The group targets a Solvency II ratio - a measure of insurers' capital strength under European Union rules - of between 150% and 190% over the next three years.

That brings the lower end of the range down from 170% compared to its 2021-2023 target.

It had reported a ratio of 182% for 2023.

Sampo's shares fell 2.8% to 40.33 euros at 1123 GMT. J.P.Morgan said in a note that investors might not "feel comfortable" with a Solvency II ratio of 150% at the bottom of the range.

Citi and J.P.Morgan analysts also pointed to the lack of a share buyback announcement or other comments on timing of excess returns.

Analysts' consensus is expecting about 800 million euros ($870 million) in share buybacks over 2024 and 2025.
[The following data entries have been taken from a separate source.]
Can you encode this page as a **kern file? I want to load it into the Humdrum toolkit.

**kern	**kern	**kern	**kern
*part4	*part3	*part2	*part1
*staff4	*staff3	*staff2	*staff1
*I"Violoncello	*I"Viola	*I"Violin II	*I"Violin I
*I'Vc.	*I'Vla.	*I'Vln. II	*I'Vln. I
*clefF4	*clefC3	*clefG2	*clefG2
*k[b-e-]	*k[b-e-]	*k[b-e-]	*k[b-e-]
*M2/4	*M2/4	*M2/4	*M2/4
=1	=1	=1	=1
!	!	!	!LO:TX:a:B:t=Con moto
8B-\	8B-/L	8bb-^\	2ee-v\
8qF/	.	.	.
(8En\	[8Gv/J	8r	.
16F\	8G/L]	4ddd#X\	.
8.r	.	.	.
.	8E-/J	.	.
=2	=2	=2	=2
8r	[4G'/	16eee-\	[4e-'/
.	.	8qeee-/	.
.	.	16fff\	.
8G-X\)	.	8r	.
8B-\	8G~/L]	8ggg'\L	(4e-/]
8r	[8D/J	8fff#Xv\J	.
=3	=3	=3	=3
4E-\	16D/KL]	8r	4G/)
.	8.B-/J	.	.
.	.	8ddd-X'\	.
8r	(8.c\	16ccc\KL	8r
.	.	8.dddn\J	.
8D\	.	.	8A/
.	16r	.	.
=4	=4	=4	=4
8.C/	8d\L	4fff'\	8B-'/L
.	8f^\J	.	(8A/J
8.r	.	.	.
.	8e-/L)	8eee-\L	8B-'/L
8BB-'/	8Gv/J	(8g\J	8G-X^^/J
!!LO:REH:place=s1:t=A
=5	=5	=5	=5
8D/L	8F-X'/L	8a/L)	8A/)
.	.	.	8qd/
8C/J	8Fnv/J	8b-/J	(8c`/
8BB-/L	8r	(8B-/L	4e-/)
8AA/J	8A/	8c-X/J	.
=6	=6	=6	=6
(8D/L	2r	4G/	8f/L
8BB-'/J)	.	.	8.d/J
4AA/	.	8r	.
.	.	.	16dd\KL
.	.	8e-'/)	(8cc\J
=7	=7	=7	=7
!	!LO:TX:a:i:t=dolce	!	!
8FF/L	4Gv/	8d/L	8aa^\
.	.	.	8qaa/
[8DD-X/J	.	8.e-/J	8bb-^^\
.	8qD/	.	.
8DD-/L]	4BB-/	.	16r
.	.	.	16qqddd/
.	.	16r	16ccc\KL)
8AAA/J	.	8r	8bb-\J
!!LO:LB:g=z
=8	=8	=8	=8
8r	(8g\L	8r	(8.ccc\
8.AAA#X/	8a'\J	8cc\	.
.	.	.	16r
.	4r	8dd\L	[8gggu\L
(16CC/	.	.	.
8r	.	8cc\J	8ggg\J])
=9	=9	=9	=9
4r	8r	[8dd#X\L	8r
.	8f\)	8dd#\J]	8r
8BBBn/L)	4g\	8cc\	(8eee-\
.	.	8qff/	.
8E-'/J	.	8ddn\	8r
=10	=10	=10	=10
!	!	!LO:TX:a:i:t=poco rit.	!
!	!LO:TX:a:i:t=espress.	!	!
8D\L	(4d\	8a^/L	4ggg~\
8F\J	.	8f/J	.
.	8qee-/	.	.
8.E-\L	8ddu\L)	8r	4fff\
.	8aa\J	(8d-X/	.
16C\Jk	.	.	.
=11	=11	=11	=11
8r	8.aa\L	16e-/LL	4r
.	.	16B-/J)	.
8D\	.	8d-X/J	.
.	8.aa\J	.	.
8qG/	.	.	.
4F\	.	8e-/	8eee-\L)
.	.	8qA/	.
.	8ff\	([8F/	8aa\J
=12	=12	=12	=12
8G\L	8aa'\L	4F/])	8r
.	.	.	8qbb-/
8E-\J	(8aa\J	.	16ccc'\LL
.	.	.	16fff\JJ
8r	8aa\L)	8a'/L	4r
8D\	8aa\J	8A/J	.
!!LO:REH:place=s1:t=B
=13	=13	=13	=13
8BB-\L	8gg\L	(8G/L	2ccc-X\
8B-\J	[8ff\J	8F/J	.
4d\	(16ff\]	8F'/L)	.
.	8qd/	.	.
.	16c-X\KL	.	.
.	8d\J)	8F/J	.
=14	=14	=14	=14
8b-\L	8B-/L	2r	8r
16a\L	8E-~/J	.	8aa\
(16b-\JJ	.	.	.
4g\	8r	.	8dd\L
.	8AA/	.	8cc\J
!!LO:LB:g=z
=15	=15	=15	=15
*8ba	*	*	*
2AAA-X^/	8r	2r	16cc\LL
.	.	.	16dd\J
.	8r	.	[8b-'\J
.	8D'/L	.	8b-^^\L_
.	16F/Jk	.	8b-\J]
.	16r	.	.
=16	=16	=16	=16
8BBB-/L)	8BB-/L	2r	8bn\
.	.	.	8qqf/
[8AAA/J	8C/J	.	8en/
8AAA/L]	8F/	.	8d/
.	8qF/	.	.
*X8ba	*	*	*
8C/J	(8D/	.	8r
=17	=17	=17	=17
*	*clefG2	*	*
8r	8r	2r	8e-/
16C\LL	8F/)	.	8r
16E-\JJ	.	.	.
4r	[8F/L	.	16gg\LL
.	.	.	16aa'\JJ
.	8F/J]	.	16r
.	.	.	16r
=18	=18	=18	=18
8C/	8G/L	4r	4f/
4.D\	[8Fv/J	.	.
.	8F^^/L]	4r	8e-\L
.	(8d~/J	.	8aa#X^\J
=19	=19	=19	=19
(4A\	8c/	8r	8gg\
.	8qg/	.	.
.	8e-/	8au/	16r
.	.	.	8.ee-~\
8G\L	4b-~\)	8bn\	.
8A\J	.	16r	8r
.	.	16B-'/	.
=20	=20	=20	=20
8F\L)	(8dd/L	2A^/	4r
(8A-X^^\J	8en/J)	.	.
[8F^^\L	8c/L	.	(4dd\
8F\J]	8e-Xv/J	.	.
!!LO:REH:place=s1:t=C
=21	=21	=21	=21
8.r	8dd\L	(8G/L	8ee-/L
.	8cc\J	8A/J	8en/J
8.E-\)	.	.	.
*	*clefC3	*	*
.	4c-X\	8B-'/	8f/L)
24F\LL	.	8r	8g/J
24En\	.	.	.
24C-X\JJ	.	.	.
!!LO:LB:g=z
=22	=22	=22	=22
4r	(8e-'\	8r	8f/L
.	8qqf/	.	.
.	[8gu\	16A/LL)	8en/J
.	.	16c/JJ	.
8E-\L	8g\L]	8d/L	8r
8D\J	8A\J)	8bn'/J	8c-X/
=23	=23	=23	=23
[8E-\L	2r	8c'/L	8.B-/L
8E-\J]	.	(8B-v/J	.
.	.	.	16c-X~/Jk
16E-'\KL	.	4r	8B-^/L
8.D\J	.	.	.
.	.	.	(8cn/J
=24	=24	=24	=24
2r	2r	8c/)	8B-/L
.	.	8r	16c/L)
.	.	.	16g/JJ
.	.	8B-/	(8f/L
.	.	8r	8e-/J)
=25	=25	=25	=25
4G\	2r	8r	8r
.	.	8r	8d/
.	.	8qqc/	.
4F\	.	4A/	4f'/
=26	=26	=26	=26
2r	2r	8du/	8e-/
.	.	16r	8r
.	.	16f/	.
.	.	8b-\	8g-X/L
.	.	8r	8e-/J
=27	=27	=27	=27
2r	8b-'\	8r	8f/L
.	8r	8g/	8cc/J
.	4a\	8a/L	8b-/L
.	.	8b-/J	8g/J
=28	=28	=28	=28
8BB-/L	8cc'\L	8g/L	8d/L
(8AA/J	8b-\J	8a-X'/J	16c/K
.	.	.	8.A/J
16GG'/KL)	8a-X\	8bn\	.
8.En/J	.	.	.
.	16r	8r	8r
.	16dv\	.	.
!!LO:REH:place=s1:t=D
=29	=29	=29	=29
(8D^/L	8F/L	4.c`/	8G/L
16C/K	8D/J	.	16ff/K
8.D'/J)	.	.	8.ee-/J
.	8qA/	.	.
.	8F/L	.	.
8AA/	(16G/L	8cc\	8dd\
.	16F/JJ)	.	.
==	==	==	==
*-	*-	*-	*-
Sampo, which mainly operates in the Nordic countries, aims to distribute at least 70% of operating profits as dividends in 2024-2026.

It expects operating earnings per share to grow by more than 7% on average over the same period.

The group said it aims for an improved combined ratio of below 85% annually in 2024-2026. A consensus by Vara Research had forecast a ratio of about 83% for the next two years.

In 2021-2023, Sampo had targeted a combined ratio - a key earnings metric calculated by adding the loss ratio and expense ratio - of below 86%.

A ratio lower than 100 means an insurer earns more in premiums than it pays out in claims.

Sampo, which last year spun off life insurance unit Mandatum to focus on property and casualty insurance, said its "M&A appetite remains limited" to bolt-on transactions in markets where it is already present.